MONDAY, April 22, 2019 (HealthDay News) — For people with amyotrophic lateral sclerosis (ALS), African-Americans have longer survival than Caucasians when death is the outcome, but not when the outcome is death or tracheostomy and invasive ventilation (TIV), according to a study published online March 27 in Neurology.

Saman Qadri, from the Wake Forest School of Medicine in Winston-Salem, North Carolina, and colleagues conducted a retrospective cohort study involving 49 African-Americans with ALS and 137 Caucasians with ALS matched by age, gender, and site of onset.

The researchers found that when the outcome was death, African-Americans had longer survival than Caucasians (P = 0.016), but the difference was no longer significant when the outcome was death or TIV (P = 0.100).
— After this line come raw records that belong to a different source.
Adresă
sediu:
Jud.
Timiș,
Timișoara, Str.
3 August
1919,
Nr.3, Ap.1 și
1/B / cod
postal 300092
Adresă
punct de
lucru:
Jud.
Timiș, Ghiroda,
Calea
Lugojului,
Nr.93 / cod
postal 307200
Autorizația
The rate of noninvasive ventilation (NIV) use was also lower for African-Americans versus Caucasians (55 versus 70 percent; P = 0.015), while the rate of TIV was higher (16 versus 5 percent; P = 0.016). The difference in NIV remained significant after adjustment for baseline severity (P = 0.036), while the difference in TIV was no longer significant (P = 0.115).

“These findings raise the possibility that African-Americans have higher TIV rates than Caucasians and this difference is, at least in part, responsible for the longer survival in African-Americans,” the authors write.